§ **THE TASK**: Give the records again. Keep them exact and leave out the images.

(Beginning of RECORDS FOR PROCESSING)

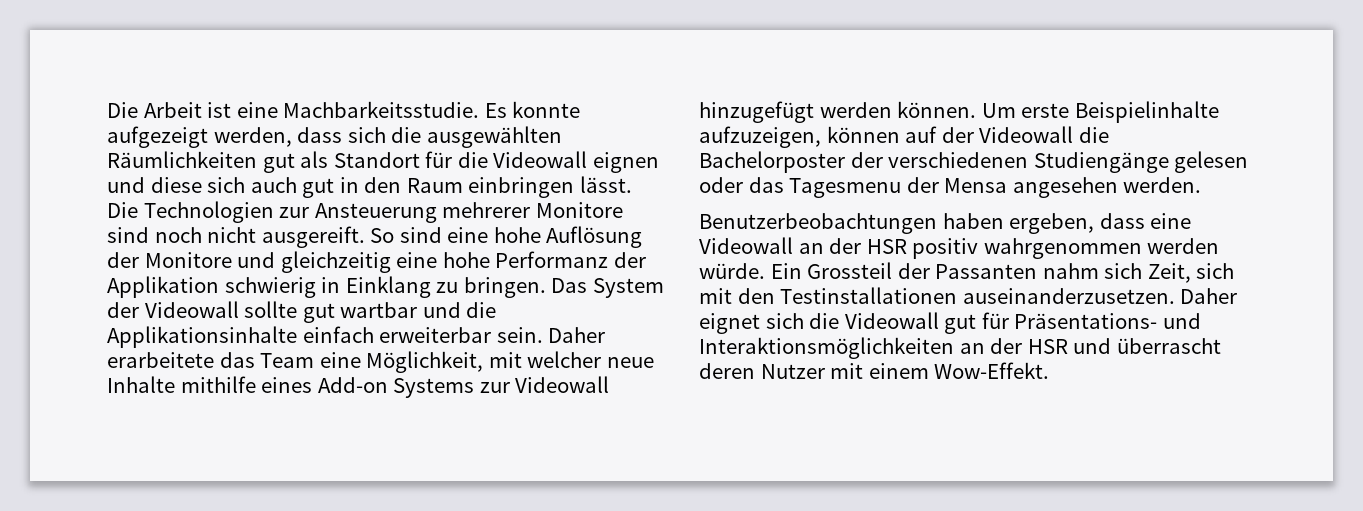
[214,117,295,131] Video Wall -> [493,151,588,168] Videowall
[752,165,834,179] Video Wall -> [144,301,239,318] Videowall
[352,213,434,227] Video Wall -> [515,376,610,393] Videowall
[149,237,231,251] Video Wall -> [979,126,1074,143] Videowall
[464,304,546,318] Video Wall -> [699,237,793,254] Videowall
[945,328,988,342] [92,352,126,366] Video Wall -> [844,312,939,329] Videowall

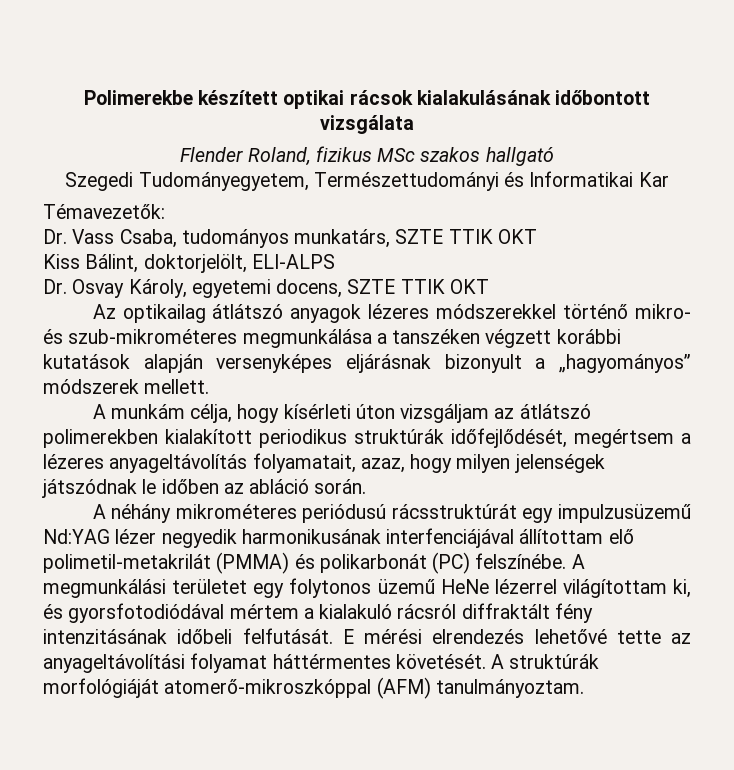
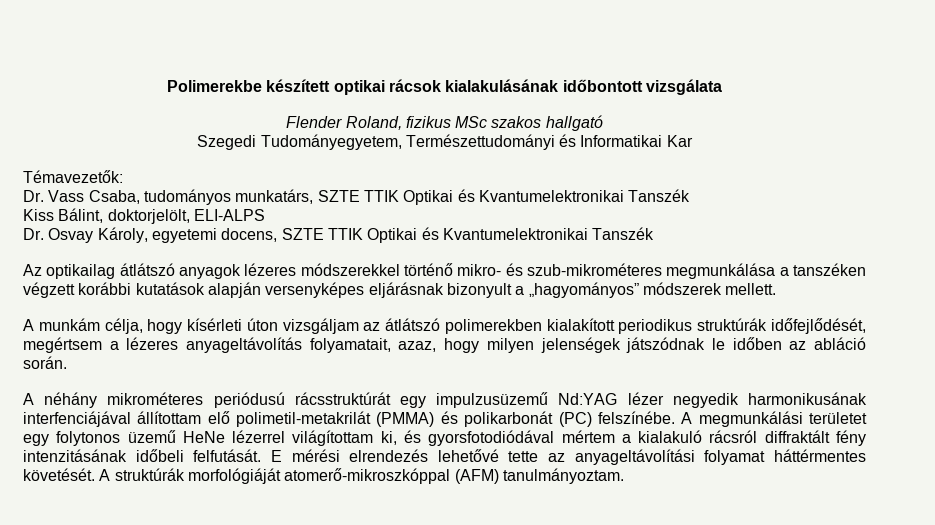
[497,229,537,244] OKT -> [403,189,691,205] Optikai és Kvantumelektronikai Tanszék
[449,279,489,294] OKT -> [367,227,655,243] Optikai és Kvantumelektronikai Tanszék

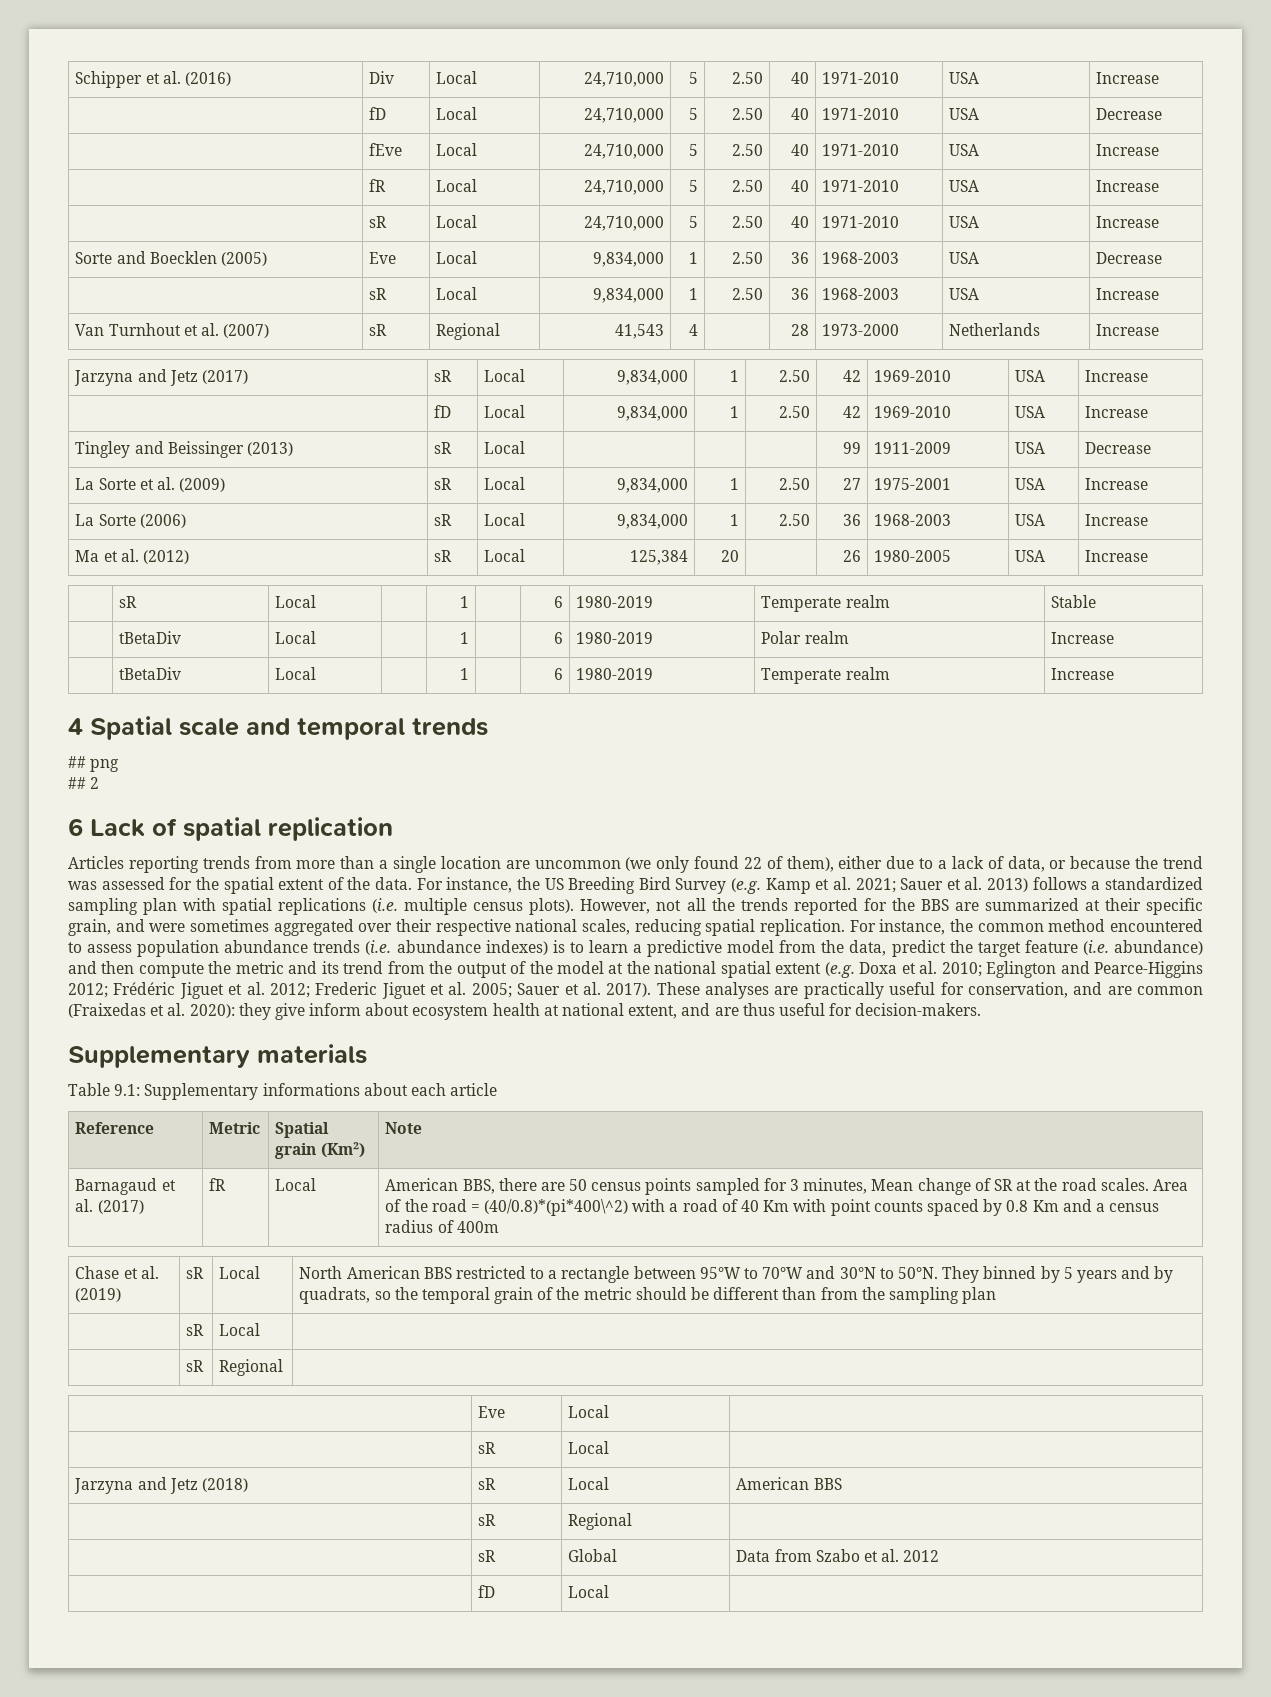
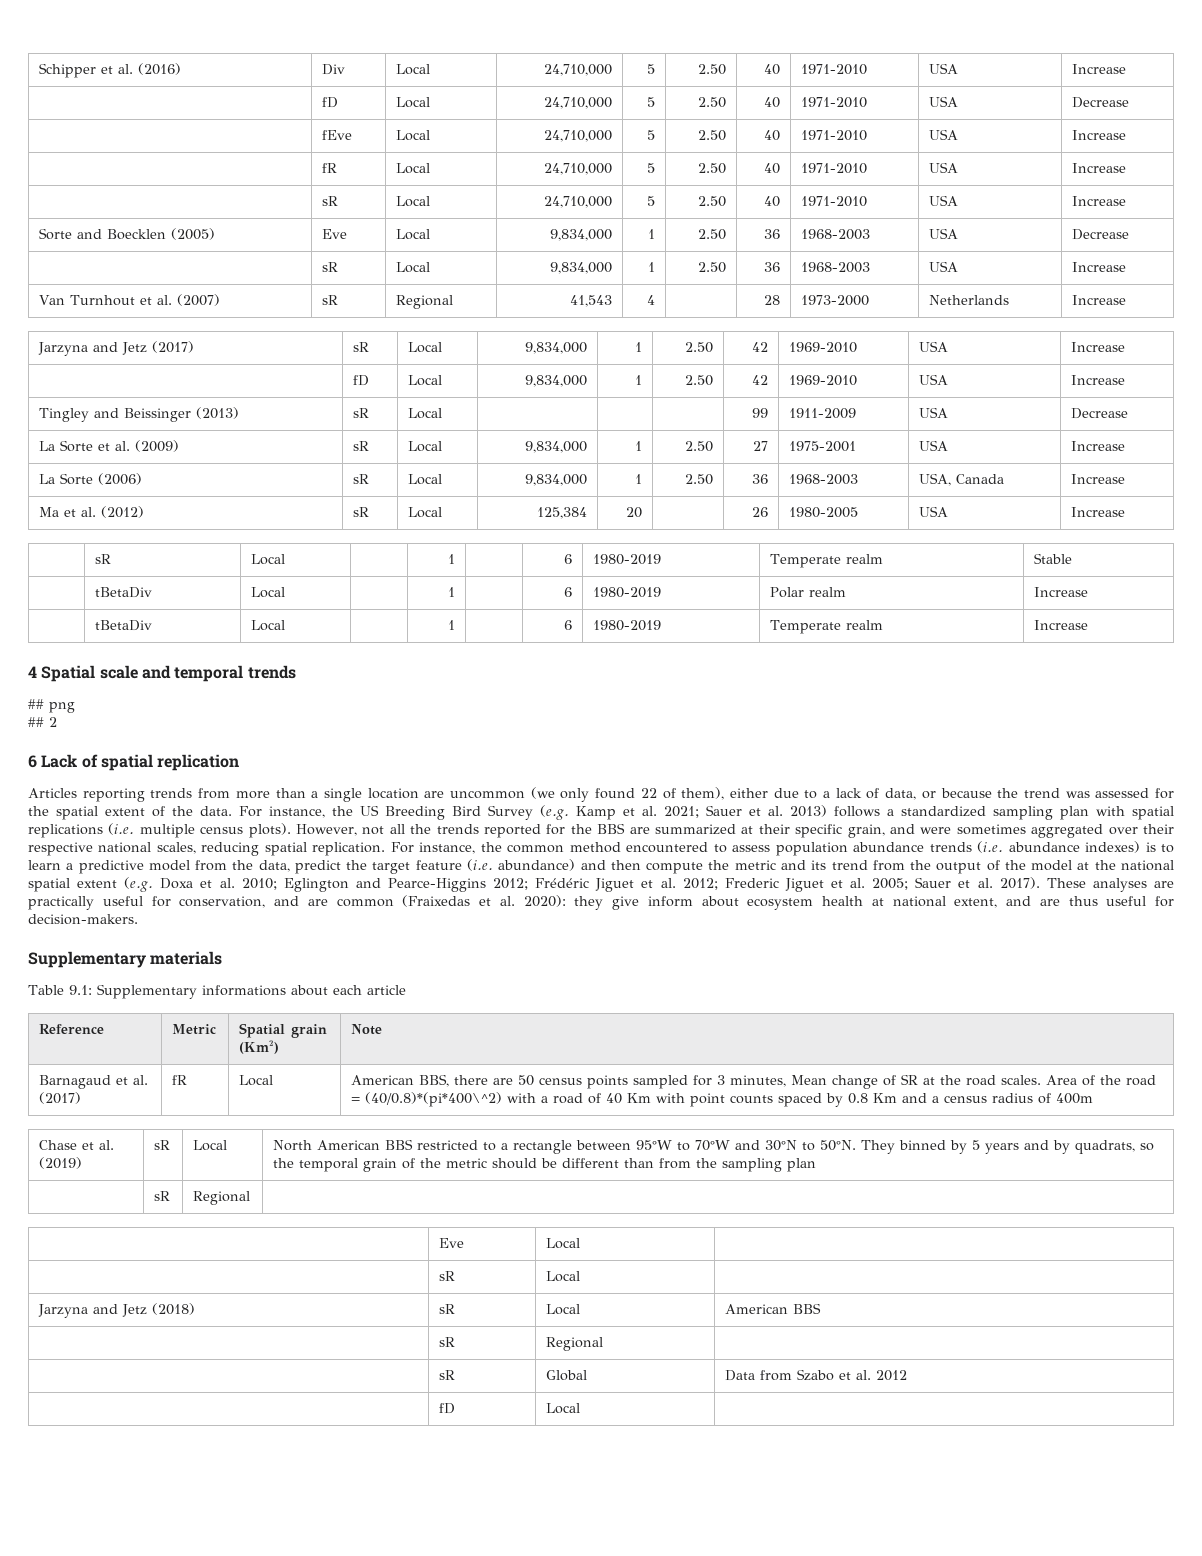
[1015,514,1046,526] USA -> [918,473,1004,486] USA, Canada
[186,1324,205,1336] [219,1323,261,1336] // | sR | Local | -> (816, 1165) none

(End of RECORDS FOR PROCESSING)

§ **SOLUTION FOR THIS PROBLEM**:
[214,117,295,131] Video Wall -> [493,151,588,168] Videowall
[752,165,834,179] Video Wall -> [144,301,239,318] Videowall
[352,213,434,227] Video Wall -> [515,376,610,393] Videowall
[149,237,231,251] Video Wall -> [979,126,1074,143] Videowall
[464,304,546,318] Video Wall -> [699,237,793,254] Videowall
[945,328,988,342] [92,352,126,366] Video Wall -> [844,312,939,329] Videowall

[497,229,537,244] OKT -> [403,189,691,205] Optikai és Kvantumelektronikai Tanszék
[449,279,489,294] OKT -> [367,227,655,243] Optikai és Kvantumelektronikai Tanszék

[1015,514,1046,526] USA -> [918,473,1004,486] USA, Canada
[186,1324,205,1336] [219,1323,261,1336] // | sR | Local | -> (816, 1165) none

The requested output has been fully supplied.